__Short task a__
In the records, beginning at the line that has "collectors: J. B. Wilson" and stopping at the end of the records, can you substitute "place" for every "locality" and give those lines again with nothing else altered?

__Excerpted text__
The choice of machine learning algorithm is set using the *model\_name*
parameter. For more details relating to the classifiers, refer to the
[scikit learn documentation](https://scikit-learn.org/stable/). The
training data can be provided either by a GRASS raster map containing
labelled pixels using the *training\_map* parameter, or a GRASS vector
dataset containing point geometries using the *training\_points*
parameter. If a vector map is used then the *field* parameter also needs
to indicate which column in the vector attribute table contains the
labels/values for training.

For regression models the *field* parameter must contain only numeric
values. For classification models the field can contain integer-encoded
labels, or it can represent text categories that will automatically be
encoded as integer values (in alphabetical order). These text labels
will also be applied as categories to the classification output when
using **r.learn.predict**. The vector map should also not contain
multiple geometries per attribute.

__Dataset excerpts__
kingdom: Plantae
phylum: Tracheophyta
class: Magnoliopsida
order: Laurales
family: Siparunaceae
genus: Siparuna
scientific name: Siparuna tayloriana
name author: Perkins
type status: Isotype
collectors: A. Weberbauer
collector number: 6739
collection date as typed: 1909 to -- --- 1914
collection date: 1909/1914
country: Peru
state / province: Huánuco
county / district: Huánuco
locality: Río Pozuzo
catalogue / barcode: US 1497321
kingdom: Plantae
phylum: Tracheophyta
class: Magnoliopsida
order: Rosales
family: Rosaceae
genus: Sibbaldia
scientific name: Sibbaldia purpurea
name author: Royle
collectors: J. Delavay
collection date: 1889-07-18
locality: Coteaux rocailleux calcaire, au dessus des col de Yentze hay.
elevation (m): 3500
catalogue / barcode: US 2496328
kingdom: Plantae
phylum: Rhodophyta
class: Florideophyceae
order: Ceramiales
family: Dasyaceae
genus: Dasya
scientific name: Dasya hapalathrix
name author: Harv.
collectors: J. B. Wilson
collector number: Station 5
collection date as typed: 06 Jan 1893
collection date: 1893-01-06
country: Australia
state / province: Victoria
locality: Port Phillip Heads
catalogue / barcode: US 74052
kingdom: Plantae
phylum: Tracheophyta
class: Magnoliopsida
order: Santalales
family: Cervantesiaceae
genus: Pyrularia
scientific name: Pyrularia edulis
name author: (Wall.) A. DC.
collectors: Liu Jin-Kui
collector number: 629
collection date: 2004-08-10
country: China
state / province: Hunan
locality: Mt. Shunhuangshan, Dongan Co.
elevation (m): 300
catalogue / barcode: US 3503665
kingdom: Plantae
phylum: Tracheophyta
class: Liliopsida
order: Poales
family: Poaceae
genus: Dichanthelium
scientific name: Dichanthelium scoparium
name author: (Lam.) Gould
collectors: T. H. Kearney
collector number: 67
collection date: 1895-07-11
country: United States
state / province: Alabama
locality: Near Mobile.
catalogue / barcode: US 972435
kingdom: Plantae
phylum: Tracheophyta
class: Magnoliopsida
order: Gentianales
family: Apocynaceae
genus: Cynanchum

__Short task b__
Can you set down, word for word, the part of the excerpt on model selection and training data that begins at the words "For regression models" and stops after "geometries per attribute."?

__Exercise output a__
collectors: J. B. Wilson
collector number: Station 5
collection date as typed: 06 Jan 1893
collection date: 1893-01-06
country: Australia
state / province: Victoria
place: Port Phillip Heads
catalogue / barcode: US 74052
kingdom: Plantae
phylum: Tracheophyta
class: Magnoliopsida
order: Santalales
family: Cervantesiaceae
genus: Pyrularia
scientific name: Pyrularia edulis
name author: (Wall.) A. DC.
collectors: Liu Jin-Kui
collector number: 629
collection date: 2004-08-10
country: China
state / province: Hunan
place: Mt. Shunhuangshan, Dongan Co.
elevation (m): 300
catalogue / barcode: US 3503665
kingdom: Plantae
phylum: Tracheophyta
class: Liliopsida
order: Poales
family: Poaceae
genus: Dichanthelium
scientific name: Dichanthelium scoparium
name author: (Lam.) Gould
collectors: T. H. Kearney
collector number: 67
collection date: 1895-07-11
country: United States
state / province: Alabama
place: Near Mobile.
catalogue / barcode: US 972435
kingdom: Plantae
phylum: Tracheophyta
class: Magnoliopsida
order: Gentianales
family: Apocynaceae
genus: Cynanchum

__Exercise output b__
For regression models the *field* parameter must contain only numeric
values. For classification models the field can contain integer-encoded
labels, or it can represent text categories that will automatically be
encoded as integer values (in alphabetical order). These text labels
will also be applied as categories to the classification output when
using **r.learn.predict**. The vector map should also not contain
multiple geometries per attribute.